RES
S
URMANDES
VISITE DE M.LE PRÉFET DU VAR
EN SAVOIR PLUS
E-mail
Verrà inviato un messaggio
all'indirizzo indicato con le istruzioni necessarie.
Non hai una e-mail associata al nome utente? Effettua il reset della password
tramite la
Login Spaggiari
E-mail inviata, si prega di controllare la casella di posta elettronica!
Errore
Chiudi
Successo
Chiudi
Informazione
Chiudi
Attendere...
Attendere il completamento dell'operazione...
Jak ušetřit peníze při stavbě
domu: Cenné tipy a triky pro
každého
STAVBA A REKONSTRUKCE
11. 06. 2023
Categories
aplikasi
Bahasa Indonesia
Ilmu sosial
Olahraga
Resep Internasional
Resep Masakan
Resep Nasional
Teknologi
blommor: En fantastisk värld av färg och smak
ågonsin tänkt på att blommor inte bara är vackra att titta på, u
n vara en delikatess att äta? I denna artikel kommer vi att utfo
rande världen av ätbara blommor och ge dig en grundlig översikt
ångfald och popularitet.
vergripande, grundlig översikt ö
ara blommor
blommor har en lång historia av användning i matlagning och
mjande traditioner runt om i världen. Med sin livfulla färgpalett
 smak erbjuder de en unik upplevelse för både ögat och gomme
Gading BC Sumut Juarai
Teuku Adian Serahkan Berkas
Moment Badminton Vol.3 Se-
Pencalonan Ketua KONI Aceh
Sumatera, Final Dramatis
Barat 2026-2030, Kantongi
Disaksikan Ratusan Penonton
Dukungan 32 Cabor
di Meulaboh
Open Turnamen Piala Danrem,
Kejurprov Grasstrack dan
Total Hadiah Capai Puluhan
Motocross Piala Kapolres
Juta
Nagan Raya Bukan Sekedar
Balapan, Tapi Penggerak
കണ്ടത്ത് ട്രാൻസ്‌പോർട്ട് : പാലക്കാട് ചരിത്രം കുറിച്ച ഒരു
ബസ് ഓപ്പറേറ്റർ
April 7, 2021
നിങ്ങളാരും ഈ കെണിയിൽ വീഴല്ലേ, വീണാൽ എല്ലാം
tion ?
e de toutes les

Versuchen Sie es: Schreiben Sie sämtliche Zeilen aller obenstehenden Datensätze zeichengetreu ab.

Antwort zur Aufgabe:
RES
S
URMANDES
VISITE DE M.LE PRÉFET DU VAR
EN SAVOIR PLUS
E-mail
Verrà inviato un messaggio
all'indirizzo indicato con le istruzioni necessarie.
Non hai una e-mail associata al nome utente? Effettua il reset della password
tramite la
Login Spaggiari
E-mail inviata, si prega di controllare la casella di posta elettronica!
Errore
Chiudi
Successo
Chiudi
Informazione
Chiudi
Attendere...
Attendere il completamento dell'operazione...
Jak ušetřit peníze při stavbě
domu: Cenné tipy a triky pro
každého
STAVBA A REKONSTRUKCE
11. 06. 2023
Categories
aplikasi
Bahasa Indonesia
Ilmu sosial
Olahraga
Resep Internasional
Resep Masakan
Resep Nasional
Teknologi
blommor: En fantastisk värld av färg och smak
ågonsin tänkt på att blommor inte bara är vackra att titta på, u
n vara en delikatess att äta? I denna artikel kommer vi att utfo
rande världen av ätbara blommor och ge dig en grundlig översikt
ångfald och popularitet.
vergripande, grundlig översikt ö
ara blommor
blommor har en lång historia av användning i matlagning och
mjande traditioner runt om i världen. Med sin livfulla färgpalett
 smak erbjuder de en unik upplevelse för både ögat och gomme
Gading BC Sumut Juarai
Teuku Adian Serahkan Berkas
Moment Badminton Vol.3 Se-
Pencalonan Ketua KONI Aceh
Sumatera, Final Dramatis
Barat 2026-2030, Kantongi
Disaksikan Ratusan Penonton
Dukungan 32 Cabor
di Meulaboh
Open Turnamen Piala Danrem,
Kejurprov Grasstrack dan
Total Hadiah Capai Puluhan
Motocross Piala Kapolres
Juta
Nagan Raya Bukan Sekedar
Balapan, Tapi Penggerak
കണ്ടത്ത് ട്രാൻസ്‌പോർട്ട് : പാലക്കാട് ചരിത്രം കുറിച്ച ഒരു
ബസ് ഓപ്പറേറ്റർ
April 7, 2021
നിങ്ങളാരും ഈ കെണിയിൽ വീഴല്ലേ, വീണാൽ എല്ലാം
tion ?
e de toutes les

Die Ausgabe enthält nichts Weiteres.